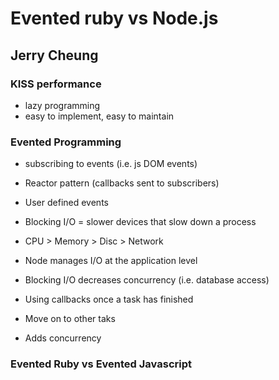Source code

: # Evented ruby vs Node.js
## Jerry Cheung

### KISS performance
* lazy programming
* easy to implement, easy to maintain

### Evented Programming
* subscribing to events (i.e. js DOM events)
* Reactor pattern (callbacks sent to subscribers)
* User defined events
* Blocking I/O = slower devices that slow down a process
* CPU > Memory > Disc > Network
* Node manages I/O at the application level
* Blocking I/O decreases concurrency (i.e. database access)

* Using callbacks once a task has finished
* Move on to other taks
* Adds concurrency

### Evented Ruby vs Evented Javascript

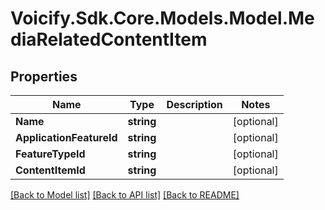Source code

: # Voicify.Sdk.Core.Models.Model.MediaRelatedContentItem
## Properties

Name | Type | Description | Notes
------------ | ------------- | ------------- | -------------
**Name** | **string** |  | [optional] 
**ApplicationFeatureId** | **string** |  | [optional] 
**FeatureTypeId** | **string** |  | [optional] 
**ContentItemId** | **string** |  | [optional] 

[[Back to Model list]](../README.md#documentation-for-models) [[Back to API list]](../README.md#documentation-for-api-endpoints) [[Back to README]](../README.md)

...

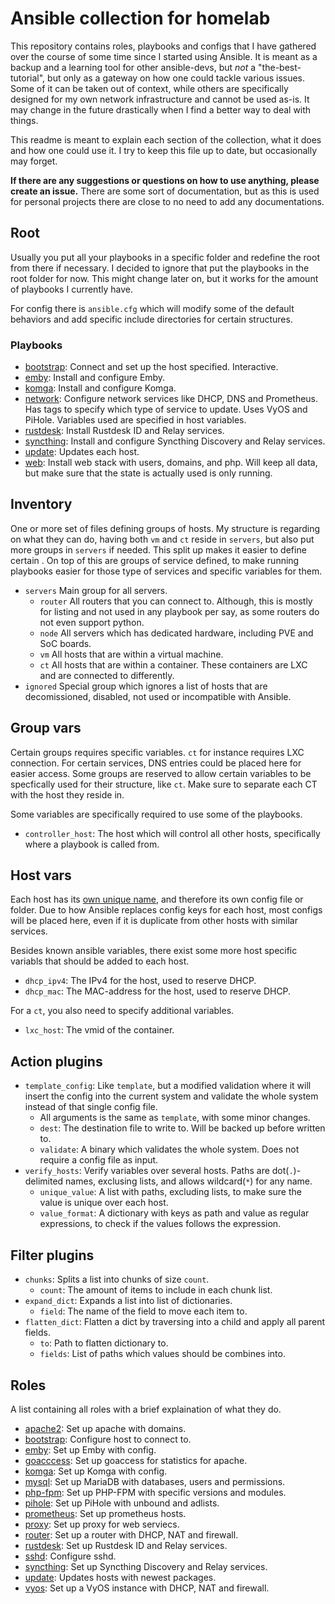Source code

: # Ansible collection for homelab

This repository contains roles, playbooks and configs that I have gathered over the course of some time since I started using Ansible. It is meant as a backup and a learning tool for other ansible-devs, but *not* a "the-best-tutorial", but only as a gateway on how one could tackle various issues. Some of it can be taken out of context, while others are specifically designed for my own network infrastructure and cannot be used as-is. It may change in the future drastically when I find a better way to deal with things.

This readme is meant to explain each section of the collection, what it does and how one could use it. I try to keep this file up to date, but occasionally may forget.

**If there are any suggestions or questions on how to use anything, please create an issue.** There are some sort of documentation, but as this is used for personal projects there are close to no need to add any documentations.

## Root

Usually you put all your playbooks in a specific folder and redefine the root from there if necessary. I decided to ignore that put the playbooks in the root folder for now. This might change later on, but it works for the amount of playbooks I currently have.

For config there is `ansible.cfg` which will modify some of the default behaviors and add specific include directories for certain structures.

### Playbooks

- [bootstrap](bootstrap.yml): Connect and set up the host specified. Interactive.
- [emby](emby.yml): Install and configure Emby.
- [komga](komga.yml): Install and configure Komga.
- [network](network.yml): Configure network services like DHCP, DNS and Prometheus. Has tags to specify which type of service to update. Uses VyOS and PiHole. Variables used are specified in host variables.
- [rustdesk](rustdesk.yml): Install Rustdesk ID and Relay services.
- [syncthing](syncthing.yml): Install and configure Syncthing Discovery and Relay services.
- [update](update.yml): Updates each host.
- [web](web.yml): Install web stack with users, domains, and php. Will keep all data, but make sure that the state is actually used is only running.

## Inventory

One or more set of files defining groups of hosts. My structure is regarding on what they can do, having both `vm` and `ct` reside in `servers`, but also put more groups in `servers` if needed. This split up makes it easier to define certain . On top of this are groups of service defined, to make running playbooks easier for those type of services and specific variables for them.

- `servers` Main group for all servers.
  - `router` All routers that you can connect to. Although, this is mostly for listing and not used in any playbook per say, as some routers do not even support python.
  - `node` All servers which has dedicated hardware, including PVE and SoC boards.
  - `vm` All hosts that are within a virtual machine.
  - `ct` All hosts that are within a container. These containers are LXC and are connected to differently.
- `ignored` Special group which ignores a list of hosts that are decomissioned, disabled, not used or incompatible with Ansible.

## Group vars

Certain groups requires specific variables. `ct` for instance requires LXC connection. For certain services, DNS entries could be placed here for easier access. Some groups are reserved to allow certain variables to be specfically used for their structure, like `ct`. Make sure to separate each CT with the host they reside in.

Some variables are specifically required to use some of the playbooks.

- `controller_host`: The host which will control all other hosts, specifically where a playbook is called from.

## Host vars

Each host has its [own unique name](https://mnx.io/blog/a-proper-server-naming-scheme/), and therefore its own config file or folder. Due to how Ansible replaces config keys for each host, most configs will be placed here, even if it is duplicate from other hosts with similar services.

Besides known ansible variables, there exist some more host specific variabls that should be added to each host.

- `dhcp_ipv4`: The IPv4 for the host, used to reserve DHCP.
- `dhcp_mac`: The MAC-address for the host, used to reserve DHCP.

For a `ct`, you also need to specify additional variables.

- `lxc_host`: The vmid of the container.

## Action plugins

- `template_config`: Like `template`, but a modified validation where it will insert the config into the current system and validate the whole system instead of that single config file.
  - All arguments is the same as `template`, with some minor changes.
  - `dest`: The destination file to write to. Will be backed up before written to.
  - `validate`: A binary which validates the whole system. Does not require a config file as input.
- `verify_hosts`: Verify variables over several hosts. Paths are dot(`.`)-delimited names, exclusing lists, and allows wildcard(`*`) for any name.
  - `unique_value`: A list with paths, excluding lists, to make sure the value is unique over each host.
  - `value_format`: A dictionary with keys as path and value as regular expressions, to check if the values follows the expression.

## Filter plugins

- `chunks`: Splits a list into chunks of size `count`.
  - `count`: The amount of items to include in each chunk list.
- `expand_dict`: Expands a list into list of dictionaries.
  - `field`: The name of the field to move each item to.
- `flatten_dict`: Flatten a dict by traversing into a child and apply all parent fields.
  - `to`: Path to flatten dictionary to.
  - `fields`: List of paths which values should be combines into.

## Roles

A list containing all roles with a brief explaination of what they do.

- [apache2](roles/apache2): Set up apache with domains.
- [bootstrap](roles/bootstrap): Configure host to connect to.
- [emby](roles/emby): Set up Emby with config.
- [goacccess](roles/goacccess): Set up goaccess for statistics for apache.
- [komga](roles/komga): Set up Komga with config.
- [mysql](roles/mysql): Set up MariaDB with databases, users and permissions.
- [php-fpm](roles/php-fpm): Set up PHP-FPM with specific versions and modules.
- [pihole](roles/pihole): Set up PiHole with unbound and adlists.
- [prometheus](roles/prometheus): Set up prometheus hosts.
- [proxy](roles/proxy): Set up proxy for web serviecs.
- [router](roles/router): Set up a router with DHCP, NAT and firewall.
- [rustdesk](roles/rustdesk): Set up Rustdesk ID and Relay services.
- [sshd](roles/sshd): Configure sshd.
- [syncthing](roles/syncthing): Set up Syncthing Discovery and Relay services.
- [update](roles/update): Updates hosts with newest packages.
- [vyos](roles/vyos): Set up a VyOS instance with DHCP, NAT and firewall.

## [EXERCISE INSTRUCTIONS]
Copy out every line of the entries, word for word, from the line containing "is called from." down to the line containing "MAC-address for the host, used to reserve DHCP.", including both of those lines.

## [TASK OUTPUT]
- `controller_host`: The host which will control all other hosts, specifically where a playbook is called from.

## Host vars

Each host has its [own unique name](https://mnx.io/blog/a-proper-server-naming-scheme/), and therefore its own config file or folder. Due to how Ansible replaces config keys for each host, most configs will be placed here, even if it is duplicate from other hosts with similar services.

Besides known ansible variables, there exist some more host specific variabls that should be added to each host.

- `dhcp_ipv4`: The IPv4 for the host, used to reserve DHCP.
- `dhcp_mac`: The MAC-address for the host, used to reserve DHCP.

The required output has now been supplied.